# [JOB]
Update the lines from the first one through the line containing "The Value of" by changing every "Library Catalog" to "Online Catalog" and leaving the rest unchanged.

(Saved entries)
=== Section Start ===
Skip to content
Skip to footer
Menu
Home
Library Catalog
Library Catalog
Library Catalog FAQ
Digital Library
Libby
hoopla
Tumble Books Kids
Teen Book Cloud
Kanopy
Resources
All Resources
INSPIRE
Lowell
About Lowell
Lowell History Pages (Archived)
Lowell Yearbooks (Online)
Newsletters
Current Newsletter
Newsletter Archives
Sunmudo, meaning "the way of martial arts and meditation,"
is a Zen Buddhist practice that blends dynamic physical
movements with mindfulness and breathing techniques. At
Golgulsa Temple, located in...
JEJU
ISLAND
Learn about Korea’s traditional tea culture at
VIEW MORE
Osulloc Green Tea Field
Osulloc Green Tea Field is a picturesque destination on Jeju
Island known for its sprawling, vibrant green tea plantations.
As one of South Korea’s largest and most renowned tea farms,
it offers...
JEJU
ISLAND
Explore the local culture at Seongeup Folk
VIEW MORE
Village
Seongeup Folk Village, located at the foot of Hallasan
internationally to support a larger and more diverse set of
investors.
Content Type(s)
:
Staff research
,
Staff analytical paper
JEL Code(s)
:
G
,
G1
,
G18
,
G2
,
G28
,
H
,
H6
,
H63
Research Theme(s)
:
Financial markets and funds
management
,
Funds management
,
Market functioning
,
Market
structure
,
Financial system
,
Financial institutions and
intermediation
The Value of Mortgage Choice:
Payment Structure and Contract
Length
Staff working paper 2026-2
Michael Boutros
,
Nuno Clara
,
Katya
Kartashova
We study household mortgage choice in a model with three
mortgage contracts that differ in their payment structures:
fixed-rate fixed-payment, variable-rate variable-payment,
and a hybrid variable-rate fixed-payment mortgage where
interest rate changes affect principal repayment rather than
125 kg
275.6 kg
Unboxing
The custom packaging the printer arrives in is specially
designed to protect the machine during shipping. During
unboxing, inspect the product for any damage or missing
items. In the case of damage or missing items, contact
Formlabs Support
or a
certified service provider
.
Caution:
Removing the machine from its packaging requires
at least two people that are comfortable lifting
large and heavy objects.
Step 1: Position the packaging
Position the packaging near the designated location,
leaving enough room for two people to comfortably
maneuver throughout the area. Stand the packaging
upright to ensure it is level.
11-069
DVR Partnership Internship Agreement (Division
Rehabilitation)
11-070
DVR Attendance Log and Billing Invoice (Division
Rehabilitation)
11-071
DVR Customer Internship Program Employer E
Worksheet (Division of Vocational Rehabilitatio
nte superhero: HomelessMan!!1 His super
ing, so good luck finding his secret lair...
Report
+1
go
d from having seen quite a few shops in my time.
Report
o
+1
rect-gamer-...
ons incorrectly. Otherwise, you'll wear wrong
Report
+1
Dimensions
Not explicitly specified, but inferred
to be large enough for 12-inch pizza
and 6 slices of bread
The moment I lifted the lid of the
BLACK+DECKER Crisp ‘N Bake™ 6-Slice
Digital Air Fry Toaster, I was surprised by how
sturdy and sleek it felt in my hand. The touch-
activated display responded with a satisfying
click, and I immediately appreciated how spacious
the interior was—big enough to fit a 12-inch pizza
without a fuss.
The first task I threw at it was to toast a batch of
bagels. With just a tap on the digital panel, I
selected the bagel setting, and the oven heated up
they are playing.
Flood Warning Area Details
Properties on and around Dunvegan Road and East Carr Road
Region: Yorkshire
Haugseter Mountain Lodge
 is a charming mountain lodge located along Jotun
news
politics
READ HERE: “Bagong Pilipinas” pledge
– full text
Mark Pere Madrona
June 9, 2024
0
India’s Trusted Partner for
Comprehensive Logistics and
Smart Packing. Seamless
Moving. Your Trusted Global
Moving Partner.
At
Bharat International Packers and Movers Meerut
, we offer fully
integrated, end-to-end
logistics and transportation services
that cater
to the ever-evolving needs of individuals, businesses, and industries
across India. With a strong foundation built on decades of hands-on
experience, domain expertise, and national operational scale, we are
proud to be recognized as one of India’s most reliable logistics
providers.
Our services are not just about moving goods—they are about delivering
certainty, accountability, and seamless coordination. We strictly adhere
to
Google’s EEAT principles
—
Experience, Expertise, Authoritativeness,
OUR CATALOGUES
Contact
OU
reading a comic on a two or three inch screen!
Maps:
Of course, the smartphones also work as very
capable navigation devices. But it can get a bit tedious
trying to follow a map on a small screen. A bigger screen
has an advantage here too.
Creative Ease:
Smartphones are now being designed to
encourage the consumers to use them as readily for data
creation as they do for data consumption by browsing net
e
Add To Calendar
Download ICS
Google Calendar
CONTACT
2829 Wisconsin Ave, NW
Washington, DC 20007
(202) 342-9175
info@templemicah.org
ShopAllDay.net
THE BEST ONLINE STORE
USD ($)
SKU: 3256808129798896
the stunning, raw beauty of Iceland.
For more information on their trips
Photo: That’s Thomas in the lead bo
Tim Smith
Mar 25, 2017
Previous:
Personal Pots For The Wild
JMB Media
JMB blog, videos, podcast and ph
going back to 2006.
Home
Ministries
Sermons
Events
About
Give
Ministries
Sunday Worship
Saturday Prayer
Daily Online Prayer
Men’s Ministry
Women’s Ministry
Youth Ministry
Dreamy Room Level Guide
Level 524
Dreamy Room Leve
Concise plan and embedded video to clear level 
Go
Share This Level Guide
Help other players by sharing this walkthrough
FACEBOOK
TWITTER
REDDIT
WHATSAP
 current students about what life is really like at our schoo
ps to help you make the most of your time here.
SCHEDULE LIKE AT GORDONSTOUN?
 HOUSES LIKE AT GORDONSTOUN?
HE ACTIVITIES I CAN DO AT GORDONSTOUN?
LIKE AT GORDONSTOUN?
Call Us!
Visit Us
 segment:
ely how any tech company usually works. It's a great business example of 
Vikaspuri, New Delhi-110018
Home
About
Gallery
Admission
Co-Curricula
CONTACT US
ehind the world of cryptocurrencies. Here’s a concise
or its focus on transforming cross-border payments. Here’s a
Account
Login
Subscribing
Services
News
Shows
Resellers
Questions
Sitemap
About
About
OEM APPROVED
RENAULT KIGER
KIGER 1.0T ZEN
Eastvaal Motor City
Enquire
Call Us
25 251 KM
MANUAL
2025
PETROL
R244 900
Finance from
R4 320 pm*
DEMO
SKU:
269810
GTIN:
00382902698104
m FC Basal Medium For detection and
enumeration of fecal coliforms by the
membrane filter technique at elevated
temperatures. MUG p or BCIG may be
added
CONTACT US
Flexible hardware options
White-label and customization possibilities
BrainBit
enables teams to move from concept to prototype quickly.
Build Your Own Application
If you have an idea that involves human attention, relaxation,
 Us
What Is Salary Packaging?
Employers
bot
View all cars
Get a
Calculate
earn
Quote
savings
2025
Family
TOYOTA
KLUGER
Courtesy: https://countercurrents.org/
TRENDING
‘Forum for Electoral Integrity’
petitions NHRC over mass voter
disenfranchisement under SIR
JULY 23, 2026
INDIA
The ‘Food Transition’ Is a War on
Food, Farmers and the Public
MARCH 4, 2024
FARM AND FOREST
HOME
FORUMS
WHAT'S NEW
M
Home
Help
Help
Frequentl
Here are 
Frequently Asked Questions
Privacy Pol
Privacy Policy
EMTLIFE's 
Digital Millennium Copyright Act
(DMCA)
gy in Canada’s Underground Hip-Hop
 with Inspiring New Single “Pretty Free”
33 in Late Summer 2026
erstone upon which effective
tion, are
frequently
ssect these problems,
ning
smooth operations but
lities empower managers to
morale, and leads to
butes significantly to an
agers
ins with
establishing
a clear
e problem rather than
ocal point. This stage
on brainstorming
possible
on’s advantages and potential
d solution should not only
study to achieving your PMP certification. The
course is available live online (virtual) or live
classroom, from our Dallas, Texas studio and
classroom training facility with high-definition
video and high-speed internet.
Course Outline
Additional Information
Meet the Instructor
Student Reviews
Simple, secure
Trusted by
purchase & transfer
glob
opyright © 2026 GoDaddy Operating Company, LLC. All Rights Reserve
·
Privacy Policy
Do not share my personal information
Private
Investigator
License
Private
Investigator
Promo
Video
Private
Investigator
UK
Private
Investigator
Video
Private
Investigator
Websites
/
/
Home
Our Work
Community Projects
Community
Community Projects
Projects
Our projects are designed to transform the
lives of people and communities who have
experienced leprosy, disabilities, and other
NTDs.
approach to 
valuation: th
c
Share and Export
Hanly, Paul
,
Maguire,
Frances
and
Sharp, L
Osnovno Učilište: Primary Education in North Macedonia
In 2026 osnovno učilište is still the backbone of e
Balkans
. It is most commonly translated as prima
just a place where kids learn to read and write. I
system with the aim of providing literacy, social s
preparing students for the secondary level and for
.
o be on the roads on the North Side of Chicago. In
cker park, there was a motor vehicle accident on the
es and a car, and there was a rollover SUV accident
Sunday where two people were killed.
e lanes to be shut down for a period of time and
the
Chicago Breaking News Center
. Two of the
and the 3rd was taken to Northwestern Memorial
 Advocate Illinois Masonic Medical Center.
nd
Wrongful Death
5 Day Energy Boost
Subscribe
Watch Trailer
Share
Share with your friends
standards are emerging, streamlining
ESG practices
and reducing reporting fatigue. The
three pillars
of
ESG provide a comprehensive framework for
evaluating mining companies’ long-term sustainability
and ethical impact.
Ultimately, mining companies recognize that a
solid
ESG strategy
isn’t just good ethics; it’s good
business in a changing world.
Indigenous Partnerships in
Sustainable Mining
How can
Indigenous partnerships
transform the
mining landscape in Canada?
=== Section End ===
# [WRITTEN REPLY]
Skip to content
Skip to footer
Menu
Home
Online Catalog
Online Catalog
Online Catalog FAQ
Digital Library
Libby
hoopla
Tumble Books Kids
Teen Book Cloud
Kanopy
Resources
All Resources
INSPIRE
Lowell
About Lowell
Lowell History Pages (Archived)
Lowell Yearbooks (Online)
Newsletters
Current Newsletter
Newsletter Archives
Sunmudo, meaning "the way of martial arts and meditation,"
is a Zen Buddhist practice that blends dynamic physical
movements with mindfulness and breathing techniques. At
Golgulsa Temple, located in...
JEJU
ISLAND
Learn about Korea’s traditional tea culture at
VIEW MORE
Osulloc Green Tea Field
Osulloc Green Tea Field is a picturesque destination on Jeju
Island known for its sprawling, vibrant green tea plantations.
As one of South Korea’s largest and most renowned tea farms,
it offers...
JEJU
ISLAND
Explore the local culture at Seongeup Folk
VIEW MORE
Village
Seongeup Folk Village, located at the foot of Hallasan
internationally to support a larger and more diverse set of
investors.
Content Type(s)
:
Staff research
,
Staff analytical paper
JEL Code(s)
:
G
,
G1
,
G18
,
G2
,
G28
,
H
,
H6
,
H63
Research Theme(s)
:
Financial markets and funds
management
,
Funds management
,
Market functioning
,
Market
structure
,
Financial system
,
Financial institutions and
intermediation
The Value of Mortgage Choice:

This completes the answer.